Auf der anderen Seite hatte sie aber in den letzten Jahren kaum interessante Männer kennengelernt. Zumindest keine, die nicht verheiratet oder schwul waren.
Und jetzt dieser Georg. Der mit seiner Schwester hier war, was hoffentlich stimmte. Wahrscheinlich aber hatte er irgendeine Macke, sonst würde so ein Mann doch nicht mit seiner Schwester das Wochenende in einem Wellnesshotel verbringen.
Ankes innere Stimme, die plötzlich wie die von Katja klang, pfiff sie zurück. ›Steigere dich nicht schon wieder in etwas hinein. Ihr geht zusammen in das Lokal, warte doch einfach entspannt ab.‹
Entspannt war Anke nicht, abwarten war sie gewöhnt. Mit einem Blick auf die Uhr drehte sie um und machte sich auf den Rückweg.

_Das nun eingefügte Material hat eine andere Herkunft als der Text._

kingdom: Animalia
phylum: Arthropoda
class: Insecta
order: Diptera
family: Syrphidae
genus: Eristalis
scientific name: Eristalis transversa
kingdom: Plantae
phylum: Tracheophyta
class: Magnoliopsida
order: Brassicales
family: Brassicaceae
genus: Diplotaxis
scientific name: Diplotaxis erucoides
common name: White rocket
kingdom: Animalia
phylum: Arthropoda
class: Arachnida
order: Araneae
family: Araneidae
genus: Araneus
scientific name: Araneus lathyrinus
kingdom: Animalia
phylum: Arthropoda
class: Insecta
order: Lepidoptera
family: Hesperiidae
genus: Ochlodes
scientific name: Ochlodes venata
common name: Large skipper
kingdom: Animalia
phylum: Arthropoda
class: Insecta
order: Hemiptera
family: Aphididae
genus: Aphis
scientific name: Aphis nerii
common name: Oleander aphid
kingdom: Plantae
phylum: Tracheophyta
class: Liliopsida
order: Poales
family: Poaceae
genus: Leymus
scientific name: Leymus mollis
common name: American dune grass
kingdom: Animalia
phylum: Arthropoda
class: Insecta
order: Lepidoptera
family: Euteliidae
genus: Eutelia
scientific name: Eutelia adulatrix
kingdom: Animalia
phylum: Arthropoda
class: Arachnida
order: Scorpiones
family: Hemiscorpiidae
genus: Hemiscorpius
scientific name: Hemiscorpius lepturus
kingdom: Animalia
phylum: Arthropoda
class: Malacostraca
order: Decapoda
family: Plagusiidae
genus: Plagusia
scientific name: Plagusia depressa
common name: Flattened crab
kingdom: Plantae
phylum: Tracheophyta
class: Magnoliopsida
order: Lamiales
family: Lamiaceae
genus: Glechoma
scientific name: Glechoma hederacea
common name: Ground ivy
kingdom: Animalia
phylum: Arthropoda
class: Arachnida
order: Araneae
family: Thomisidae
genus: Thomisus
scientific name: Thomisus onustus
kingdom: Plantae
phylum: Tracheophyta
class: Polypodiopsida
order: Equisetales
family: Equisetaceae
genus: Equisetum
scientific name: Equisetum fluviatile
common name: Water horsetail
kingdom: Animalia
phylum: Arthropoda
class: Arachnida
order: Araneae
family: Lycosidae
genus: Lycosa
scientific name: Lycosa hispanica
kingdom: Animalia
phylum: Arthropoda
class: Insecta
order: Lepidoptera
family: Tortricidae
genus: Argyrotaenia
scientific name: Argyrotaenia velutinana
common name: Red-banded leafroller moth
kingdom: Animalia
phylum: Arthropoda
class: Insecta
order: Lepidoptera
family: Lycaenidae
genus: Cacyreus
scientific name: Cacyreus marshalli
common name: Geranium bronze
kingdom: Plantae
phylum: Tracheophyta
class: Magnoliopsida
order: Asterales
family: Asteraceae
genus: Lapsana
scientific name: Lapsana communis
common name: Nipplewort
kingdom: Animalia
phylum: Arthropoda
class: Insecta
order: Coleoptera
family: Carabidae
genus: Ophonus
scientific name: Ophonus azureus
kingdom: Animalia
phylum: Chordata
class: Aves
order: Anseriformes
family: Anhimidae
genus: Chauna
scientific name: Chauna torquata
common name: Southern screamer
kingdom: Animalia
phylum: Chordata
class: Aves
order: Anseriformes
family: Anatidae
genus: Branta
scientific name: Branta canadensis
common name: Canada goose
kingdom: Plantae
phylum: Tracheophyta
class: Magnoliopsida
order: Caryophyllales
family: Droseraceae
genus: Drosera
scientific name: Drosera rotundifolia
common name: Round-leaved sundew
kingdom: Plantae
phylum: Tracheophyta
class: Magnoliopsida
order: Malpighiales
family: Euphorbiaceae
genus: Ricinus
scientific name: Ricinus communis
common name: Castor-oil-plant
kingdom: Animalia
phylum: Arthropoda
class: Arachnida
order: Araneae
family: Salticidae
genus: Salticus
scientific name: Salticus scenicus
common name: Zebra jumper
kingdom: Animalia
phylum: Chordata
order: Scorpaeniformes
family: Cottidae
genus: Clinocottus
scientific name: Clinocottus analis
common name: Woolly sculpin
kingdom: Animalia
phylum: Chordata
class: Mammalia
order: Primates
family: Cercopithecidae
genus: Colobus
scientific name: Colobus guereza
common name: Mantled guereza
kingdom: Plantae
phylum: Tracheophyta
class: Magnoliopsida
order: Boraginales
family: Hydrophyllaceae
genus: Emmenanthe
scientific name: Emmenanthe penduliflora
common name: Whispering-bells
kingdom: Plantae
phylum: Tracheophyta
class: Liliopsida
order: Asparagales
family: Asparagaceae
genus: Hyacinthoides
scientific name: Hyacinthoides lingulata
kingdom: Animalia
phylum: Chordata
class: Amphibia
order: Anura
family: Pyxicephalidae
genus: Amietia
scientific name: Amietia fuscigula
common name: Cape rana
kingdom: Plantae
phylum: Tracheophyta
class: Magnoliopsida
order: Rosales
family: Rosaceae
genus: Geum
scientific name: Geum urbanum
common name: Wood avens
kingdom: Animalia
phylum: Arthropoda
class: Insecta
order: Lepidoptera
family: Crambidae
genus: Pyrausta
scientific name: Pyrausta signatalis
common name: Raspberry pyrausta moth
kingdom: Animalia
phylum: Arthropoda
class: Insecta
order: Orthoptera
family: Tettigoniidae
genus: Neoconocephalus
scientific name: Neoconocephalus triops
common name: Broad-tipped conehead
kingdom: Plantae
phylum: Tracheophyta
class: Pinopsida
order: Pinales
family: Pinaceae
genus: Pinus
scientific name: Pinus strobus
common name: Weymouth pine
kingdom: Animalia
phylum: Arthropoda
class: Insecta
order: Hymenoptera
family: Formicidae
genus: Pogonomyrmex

Doris lackierte sich in ihrem Zimmer gerade die Fingernägel, als das Telefon läutete. Mit einer Hand wedelnd stand sie auf und ging zum Apparat, vielleicht brauchte Anke Beistand bei der Auswahl der Garderobe. Lächelnd nahm sie das Gespräch an: »Na, was gibt’s?«
»Frau Goldstein-Wagner?«
»Ja?«
»Hier spricht Jessica von der Rezeption, ich habe ein Gespräch für Sie. Darf ich durchstellen?«
»Äh, ja, wer ist denn …?«
»Mama?«
Jessica hatte schon durchgestellt. Doris hörte die Stimme und ließ sich aufs Bett sinken.
|202| »Moritz. Was ist los?« Ihre Stimme zitterte sofort.